■ **YOUR INSTRUCTIONS**: Select from the records below every line that has the word "examples" in it.

■ ■ ■ ■ ■ ■ ■

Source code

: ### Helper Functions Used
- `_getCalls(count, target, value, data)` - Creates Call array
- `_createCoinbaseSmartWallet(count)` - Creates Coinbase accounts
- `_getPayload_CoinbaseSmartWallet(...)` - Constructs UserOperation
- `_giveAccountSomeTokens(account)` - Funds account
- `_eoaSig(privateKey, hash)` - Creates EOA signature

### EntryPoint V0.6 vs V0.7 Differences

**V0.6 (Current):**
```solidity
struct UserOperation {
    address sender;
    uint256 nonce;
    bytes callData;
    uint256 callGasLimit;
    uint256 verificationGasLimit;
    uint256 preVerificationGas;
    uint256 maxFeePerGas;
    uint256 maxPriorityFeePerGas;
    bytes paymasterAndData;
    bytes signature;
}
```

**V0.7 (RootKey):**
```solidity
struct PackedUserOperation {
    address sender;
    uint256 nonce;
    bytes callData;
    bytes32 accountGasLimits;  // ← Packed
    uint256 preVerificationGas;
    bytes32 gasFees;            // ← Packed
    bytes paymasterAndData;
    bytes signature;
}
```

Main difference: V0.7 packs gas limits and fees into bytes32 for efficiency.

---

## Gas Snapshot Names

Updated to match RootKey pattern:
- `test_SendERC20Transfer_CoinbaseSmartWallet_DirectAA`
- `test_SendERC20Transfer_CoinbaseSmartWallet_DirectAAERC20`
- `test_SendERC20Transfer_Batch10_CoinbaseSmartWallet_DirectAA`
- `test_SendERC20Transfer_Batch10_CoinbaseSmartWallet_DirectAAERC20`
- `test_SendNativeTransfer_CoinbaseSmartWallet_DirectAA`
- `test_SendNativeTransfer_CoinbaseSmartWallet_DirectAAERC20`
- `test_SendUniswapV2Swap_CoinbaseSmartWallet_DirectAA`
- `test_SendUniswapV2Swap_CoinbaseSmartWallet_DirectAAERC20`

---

■ ■ ■ ■ ■ ■ ■

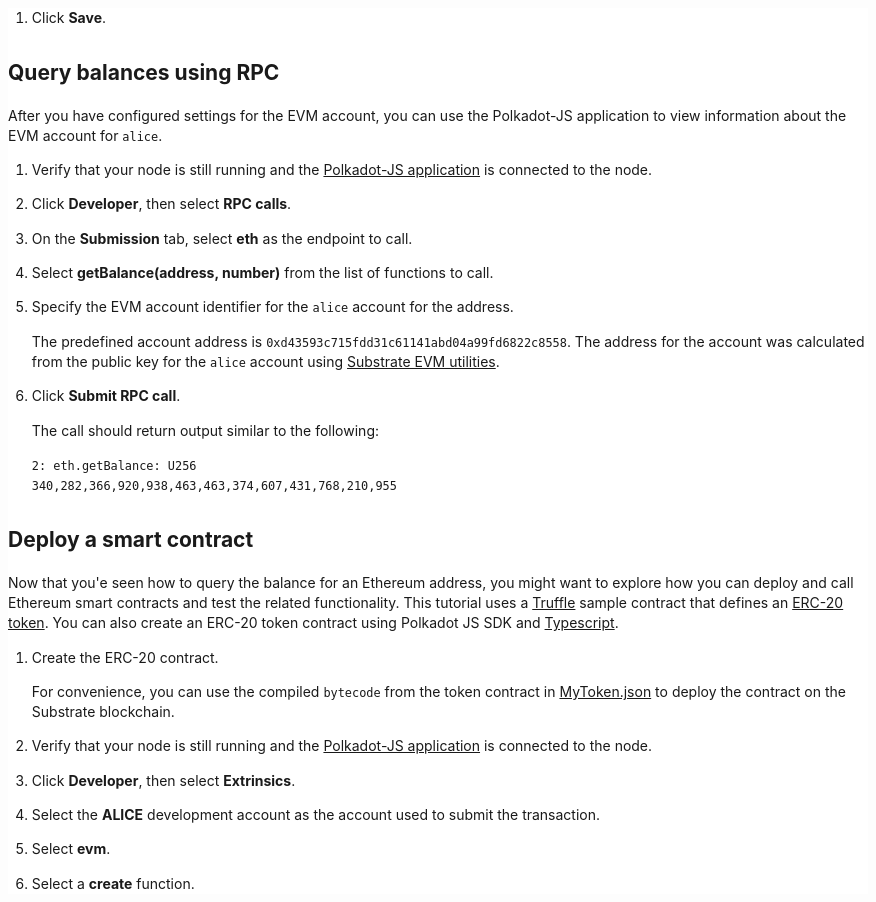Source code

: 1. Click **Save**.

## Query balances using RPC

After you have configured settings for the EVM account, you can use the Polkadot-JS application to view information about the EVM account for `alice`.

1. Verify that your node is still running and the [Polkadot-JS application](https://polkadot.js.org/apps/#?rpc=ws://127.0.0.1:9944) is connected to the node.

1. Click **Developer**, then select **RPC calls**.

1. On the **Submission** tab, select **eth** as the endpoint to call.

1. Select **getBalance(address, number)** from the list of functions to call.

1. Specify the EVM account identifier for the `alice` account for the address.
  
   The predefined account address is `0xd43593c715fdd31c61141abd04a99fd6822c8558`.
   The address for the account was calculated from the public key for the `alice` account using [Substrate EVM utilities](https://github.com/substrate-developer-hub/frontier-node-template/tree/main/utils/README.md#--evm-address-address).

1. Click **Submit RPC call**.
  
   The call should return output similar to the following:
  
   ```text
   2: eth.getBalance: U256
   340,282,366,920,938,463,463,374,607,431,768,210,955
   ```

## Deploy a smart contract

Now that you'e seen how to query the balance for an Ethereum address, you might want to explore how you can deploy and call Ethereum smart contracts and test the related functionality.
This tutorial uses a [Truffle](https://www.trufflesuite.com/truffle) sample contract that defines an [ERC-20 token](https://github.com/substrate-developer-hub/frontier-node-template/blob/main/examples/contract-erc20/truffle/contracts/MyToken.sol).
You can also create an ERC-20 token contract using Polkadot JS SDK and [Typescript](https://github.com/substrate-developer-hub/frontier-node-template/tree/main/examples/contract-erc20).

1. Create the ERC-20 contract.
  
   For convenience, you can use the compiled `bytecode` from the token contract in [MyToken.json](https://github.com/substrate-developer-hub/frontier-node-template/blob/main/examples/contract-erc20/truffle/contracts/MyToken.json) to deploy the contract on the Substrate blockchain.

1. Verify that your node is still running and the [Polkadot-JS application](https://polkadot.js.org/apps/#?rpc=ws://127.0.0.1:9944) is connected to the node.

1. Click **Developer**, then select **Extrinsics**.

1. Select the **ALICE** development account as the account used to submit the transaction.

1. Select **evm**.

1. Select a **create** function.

■ ■ ■ ■ ■ ■ ■

■ **ANSWER FOR THE TASK**:
This tutorial uses a [Truffle](https://www.trufflesuite.com/truffle) sample contract that defines an [ERC-20 token](https://github.com/substrate-developer-hub/frontier-node-template/blob/main/examples/contract-erc20/truffle/contracts/MyToken.sol).
You can also create an ERC-20 token contract using Polkadot JS SDK and [Typescript](https://github.com/substrate-developer-hub/frontier-node-template/tree/main/examples/contract-erc20).
   For convenience, you can use the compiled `bytecode` from the token contract in [MyToken.json](https://github.com/substrate-developer-hub/frontier-node-template/blob/main/examples/contract-erc20/truffle/contracts/MyToken.json) to deploy the contract on the Substrate blockchain.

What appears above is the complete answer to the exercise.